This Colab shows how to assess the grounding capabilities of generative models, evaluating their ability to generate responses that are factually consistent with and derived from a given textual context. Assessing grounding with custom parsing, as shown here, offers a more advanced evaluation compared to the standard [metric prompt templates](https://cloud.google.com/vertex-ai/generative-ai/docs/models/metrics-templates), allowing for detailed analysis of factual consistency and source relevance.

It goes beyond basic information retrieval by examining the extent to which model outputs are truly rooted in the provided source and can synthesize information accurately from that context. The approach to grounding demonstrated here is based on the [FACTS Grounding Benchmark](https://www.kaggle.com/facts-leaderboard/examples).

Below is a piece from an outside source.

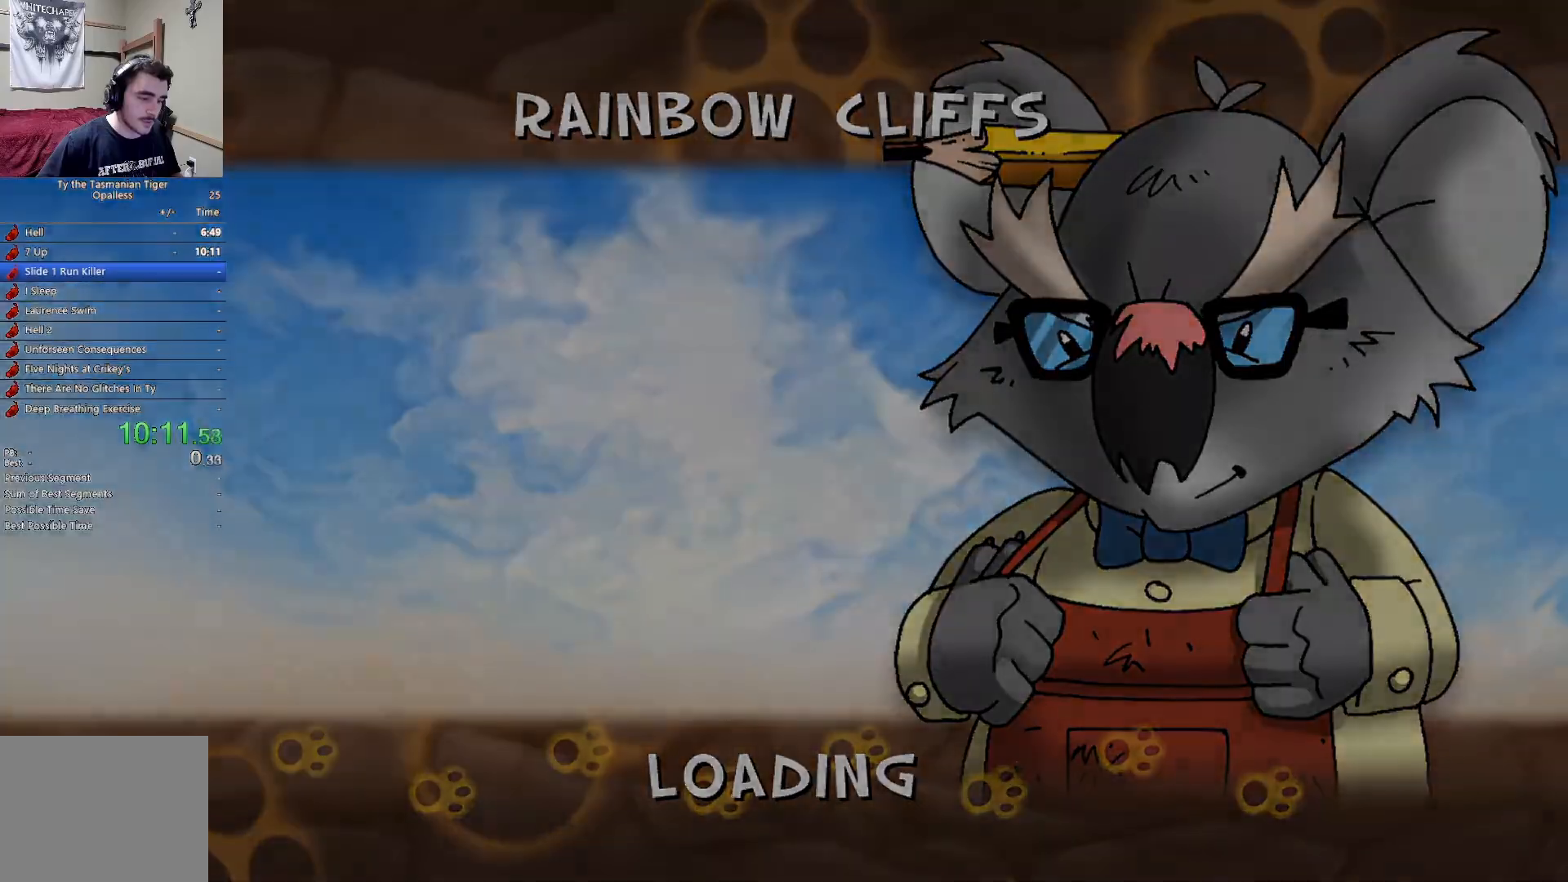
{"keys": ["w"], "events": [[367, "w", "down"]]}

This is accomplished using the Vertex Gen AI Evaluation SDK which supports custom output parsing. The prompt instructs the autorater model to return a structured (JSON) output which is then parsed seemlessly by providing the parsing method in the metric definition. The parsed output is appended to the evaluation result data frame.

## Objective

1. Generate structured output from an autorater.
2. Use custom parsing for advanced evalutation.

## Steps

1. Set up the environment.
2. Define helper functions, prompt templates, and metric.
3. Prepare the dataset for evaluation.
4. Run the evaluation (including model inference).

## Costs
This tutorial uses billable components of Google Cloud:

- Vertex AI

Learn about [Vertex AI pricing](https://cloud.google.com/vertex-ai/pricing) and use the [Pricing Calculator](https://cloud.google.com/products/calculator/) to generate a cost estimate based on your projected usage.

# Get started

## Install Vertex AI SDK for Python and other required packages


In [None]:
%pip install --upgrade --quiet google-cloud-aiplatform

## Restart runtime (Colab only)

To use the newly installed packages, you must restart the runtime on Google Colab.

In [None]:
import sys

if "google.colab" in sys.modules:

    import IPython

    app = IPython.Application.instance()
    app.kernel.do_shutdown(True)

<div class="alert alert-block alert-warning">
<b>⚠️ The kernel is going to restart. Wait until it's finished before continuing to the next step. ⚠️</b>
</div>


## Authenticate your notebook environment (Colab only)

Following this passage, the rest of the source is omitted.